[[ DATA FOR THE TASK, beginning ]]

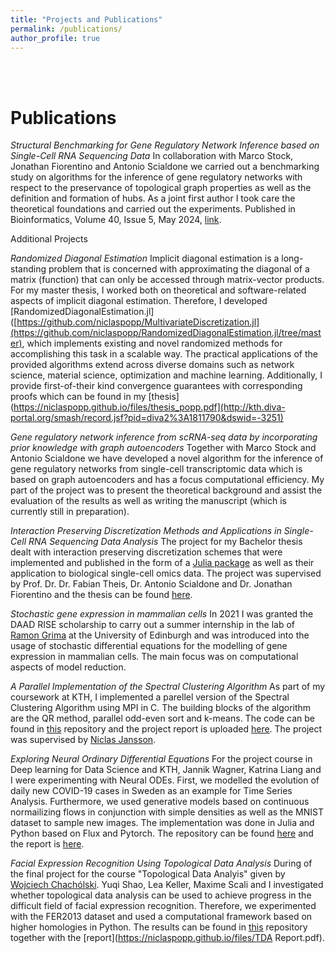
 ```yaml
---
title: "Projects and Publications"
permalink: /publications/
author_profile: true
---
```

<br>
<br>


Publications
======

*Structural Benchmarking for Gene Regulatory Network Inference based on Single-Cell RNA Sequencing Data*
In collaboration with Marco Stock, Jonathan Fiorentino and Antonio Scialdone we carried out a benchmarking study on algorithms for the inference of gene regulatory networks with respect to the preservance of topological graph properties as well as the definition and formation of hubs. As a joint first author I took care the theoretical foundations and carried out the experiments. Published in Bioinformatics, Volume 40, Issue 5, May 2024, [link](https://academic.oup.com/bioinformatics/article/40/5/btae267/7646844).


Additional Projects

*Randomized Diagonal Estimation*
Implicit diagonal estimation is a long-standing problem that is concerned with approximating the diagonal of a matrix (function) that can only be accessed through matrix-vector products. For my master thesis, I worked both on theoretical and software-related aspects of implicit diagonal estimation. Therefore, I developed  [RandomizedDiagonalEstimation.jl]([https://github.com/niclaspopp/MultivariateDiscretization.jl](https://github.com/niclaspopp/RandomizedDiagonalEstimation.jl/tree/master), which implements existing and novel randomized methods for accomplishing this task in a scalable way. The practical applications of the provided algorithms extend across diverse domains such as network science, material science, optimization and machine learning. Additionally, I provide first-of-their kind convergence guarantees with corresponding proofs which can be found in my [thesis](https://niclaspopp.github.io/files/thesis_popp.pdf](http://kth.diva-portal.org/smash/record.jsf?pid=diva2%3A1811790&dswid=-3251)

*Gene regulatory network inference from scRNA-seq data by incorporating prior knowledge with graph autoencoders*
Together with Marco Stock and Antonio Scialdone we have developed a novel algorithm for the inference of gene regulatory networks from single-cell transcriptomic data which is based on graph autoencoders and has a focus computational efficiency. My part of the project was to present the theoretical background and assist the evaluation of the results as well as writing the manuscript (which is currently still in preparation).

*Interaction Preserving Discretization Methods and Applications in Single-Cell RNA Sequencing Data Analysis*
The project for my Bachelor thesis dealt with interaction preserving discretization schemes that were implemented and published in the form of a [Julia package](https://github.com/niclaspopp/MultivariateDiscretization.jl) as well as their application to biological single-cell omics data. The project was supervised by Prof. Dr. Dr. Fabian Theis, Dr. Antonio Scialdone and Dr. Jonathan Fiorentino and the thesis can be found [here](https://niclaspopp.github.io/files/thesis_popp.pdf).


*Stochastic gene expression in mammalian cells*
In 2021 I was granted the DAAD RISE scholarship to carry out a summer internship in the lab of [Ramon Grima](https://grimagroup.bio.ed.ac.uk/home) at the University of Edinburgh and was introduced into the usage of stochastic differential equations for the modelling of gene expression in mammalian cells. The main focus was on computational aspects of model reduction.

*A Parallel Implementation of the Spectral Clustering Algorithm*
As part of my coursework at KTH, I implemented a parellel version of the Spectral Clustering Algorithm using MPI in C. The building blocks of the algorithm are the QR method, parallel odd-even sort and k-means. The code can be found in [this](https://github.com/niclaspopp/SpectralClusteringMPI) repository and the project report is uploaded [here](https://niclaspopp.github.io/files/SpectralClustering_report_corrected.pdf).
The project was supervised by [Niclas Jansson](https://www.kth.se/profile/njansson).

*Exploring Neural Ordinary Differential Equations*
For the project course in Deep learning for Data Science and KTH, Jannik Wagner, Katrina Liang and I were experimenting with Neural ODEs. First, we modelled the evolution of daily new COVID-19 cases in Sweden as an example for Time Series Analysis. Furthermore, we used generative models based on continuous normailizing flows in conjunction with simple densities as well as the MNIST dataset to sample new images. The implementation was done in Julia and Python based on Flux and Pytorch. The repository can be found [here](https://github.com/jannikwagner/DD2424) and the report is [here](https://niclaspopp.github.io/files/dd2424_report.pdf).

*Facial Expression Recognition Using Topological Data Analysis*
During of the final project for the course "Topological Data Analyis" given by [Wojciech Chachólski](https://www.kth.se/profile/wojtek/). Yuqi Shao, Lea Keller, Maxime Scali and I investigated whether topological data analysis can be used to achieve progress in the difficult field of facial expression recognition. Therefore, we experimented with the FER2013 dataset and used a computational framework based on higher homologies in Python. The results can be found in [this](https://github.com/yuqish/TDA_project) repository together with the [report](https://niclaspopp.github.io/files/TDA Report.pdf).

[[ DATA FOR THE TASK, end ]]
[[ DATA FOR THE TASK, beginning ]]

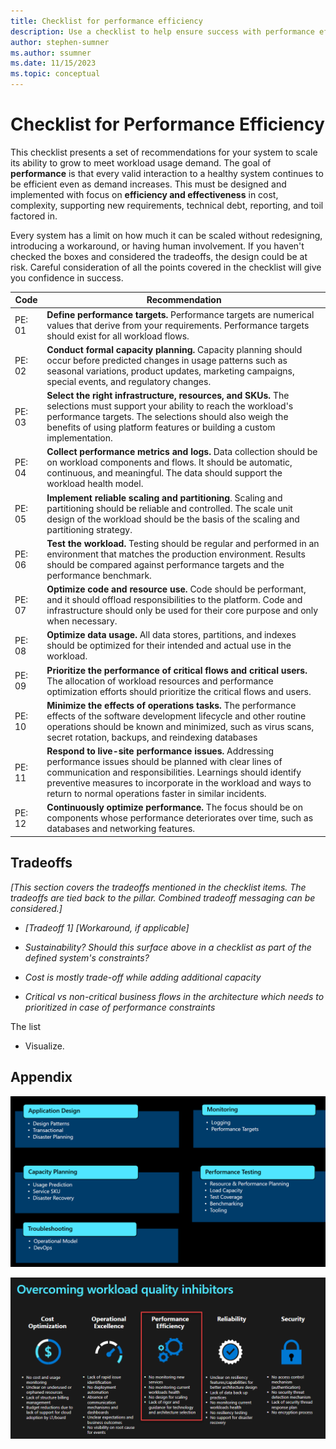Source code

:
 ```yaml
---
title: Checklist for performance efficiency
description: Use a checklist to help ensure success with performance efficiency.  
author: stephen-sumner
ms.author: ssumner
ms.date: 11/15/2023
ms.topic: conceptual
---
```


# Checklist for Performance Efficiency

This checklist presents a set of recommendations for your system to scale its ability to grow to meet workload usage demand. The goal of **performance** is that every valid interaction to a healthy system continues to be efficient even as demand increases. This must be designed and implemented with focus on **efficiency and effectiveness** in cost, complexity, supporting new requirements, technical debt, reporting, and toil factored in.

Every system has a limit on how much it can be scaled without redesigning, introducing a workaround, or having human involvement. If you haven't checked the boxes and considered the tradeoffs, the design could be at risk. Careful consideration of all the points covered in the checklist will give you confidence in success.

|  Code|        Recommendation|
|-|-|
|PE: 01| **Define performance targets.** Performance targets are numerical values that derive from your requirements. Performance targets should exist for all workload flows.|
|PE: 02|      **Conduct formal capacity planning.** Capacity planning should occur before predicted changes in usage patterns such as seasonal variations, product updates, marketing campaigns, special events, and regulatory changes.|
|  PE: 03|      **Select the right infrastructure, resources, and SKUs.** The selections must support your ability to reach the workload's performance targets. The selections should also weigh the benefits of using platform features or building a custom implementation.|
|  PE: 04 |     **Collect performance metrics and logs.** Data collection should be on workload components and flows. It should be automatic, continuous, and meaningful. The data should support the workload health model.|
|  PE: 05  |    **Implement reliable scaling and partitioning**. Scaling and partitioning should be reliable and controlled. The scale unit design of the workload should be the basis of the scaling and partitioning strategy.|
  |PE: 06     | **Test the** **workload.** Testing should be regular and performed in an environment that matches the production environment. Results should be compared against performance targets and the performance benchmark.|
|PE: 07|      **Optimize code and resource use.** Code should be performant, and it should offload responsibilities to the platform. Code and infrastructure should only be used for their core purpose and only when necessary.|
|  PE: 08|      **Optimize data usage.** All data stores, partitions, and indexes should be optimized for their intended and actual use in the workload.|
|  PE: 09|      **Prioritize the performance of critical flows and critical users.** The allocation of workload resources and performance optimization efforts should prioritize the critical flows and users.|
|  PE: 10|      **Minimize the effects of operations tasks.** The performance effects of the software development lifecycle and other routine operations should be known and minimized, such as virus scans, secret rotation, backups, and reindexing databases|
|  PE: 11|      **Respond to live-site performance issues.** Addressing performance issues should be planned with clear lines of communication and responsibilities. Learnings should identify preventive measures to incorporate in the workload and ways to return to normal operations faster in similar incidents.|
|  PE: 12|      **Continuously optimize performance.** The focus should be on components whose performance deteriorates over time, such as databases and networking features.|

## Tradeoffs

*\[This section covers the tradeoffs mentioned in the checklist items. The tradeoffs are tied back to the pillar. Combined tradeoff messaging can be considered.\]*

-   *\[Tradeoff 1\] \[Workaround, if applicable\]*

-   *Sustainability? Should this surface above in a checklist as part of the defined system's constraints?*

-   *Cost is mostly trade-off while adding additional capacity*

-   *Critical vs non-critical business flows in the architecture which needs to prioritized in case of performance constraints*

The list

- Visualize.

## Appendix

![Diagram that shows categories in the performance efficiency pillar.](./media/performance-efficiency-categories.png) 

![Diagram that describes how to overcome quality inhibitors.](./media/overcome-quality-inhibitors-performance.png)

[[ DATA FOR THE TASK, end ]]

Will you return exactly the lines above from the one with "the performance benchmark.|" down to the one with "in the workload.|", counting both as part of the range?

WRITTEN SOLUTION:
  |PE: 06     | **Test the** **workload.** Testing should be regular and performed in an environment that matches the production environment. Results should be compared against performance targets and the performance benchmark.|
|PE: 07|      **Optimize code and resource use.** Code should be performant, and it should offload responsibilities to the platform. Code and infrastructure should only be used for their core purpose and only when necessary.|
|  PE: 08|      **Optimize data usage.** All data stores, partitions, and indexes should be optimized for their intended and actual use in the workload.|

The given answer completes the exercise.